Your use case accumulates the computation graph and thus all forward activations, which do depend on the batch size.
You are also not calling backward() and are thus never creating the gradients.

sad_robot · July 15, 2024, 8:36pm

In my real problem the loss depends on the final accumulated tensor after several samples.
Does that mean that there is no way to lower the memory requirements of the gradient tape?

P.S.
I was thinking maybe I could somehow accumulate the Jacobean of the accumulated tensor w.r.t to the model params to keep memory constant? But idk how to translate this to the auto-grad package.

ptrblck · July 15, 2024, 11:09pm

Not if you really need to accumulate all computation graphs.

I don’t know how the accumulated graph is used, but in case you are computing gradients with it directly, you could also call backward on each sub-graph and accumulate the gradients instead (which hace a constant memory requirement as mentioned before).

sad_robot · July 16, 2024, 7:04pm

Is it possible to call backwards early if the loss depends on the accumulated metric?
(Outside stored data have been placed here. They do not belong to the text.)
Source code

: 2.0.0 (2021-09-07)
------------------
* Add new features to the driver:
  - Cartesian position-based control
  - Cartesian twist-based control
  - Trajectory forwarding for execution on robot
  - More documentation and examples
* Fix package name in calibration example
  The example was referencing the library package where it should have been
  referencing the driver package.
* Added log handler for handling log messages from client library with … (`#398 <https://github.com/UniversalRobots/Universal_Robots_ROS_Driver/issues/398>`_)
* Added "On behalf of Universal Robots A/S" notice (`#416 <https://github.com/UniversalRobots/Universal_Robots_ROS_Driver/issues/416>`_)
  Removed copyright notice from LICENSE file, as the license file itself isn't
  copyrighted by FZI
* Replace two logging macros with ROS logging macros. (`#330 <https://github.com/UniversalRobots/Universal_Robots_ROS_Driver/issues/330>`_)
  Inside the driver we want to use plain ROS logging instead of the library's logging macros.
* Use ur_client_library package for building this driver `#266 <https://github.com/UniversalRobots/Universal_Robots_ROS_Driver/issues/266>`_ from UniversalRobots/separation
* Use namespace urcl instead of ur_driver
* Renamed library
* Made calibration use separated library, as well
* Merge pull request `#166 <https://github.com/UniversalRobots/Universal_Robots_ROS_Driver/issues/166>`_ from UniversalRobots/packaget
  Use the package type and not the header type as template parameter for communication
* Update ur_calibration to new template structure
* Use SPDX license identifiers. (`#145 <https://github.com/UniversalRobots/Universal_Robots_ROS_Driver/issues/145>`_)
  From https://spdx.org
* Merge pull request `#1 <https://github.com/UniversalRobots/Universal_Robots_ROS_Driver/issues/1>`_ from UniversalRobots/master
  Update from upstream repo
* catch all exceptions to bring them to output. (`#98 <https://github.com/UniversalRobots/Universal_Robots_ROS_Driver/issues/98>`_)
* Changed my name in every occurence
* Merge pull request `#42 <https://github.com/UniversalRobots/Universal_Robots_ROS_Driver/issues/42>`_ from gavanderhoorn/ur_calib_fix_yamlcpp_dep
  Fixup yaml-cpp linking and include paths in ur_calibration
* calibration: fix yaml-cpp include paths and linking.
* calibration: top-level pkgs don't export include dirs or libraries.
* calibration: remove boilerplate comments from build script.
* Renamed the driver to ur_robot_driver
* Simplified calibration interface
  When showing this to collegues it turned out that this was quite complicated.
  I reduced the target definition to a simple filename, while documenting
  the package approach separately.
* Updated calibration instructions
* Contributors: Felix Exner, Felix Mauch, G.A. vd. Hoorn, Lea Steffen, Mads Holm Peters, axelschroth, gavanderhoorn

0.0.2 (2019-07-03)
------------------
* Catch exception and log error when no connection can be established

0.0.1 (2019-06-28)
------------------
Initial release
ptrblck · July 17, 2024, 3:56pm

It depends on your use case and if you are simply accumulating the computation graph.
Here is a simple example showing the gradients will be equal (up to floating point precision) for 3 different approaches:

using the entire batch at once
accumulating the computation graph and calling backward on the accumulated loss
calling backward on each loss and accumulating the gradients

import torch
import torch.nn as nn
import torchvision.models as models

# setup
model = models.resnet18().eval()
criterion = nn.CrossEntropyLoss()

x = torch.randn(10, 3, 224, 224)
target = torch.randint(0, 1000, (10,))

# single pass
out = model(x)
loss = criterion(out, target)
loss.backward()
grads_ref = [param.grad.clone() for param in model.parameters()]
model.zero_grad()

# accumulate computaion graph
loss_total = 0.
for i in range(x.size(0)):
    x_ = x[i:i+1]
    y_ = target[i:i+1]
    out = model(x_)
    loss = criterion(out, y_)
    loss_total += loss
# scale since loss was accumulated
loss_total = loss_total / x.size(0)
loss_total.backward()

grads_acc =  [param.grad.clone() for param in model.parameters()]
model.zero_grad()

# backward on each sample
for i in range(x.size(0)):
    x_ = x[i:i+1]
    y_ = target[i:i+1]
    out = model(x_)
    loss = criterion(out, y_)
    # scale loss as the gradients will be accumulated
    loss = loss / x.size(0)
    loss.backward()
grads_acc_mult = [param.grad.clone() for param in model.parameters()]
model.zero_grad()


# check
for g_ref, g_acc, g_acc_mult in zip(grads_ref, grads_acc, grads_acc_mult):
    print((g_ref - g_acc).abs().max())
    print((g_ref - g_acc_mult).abs().max())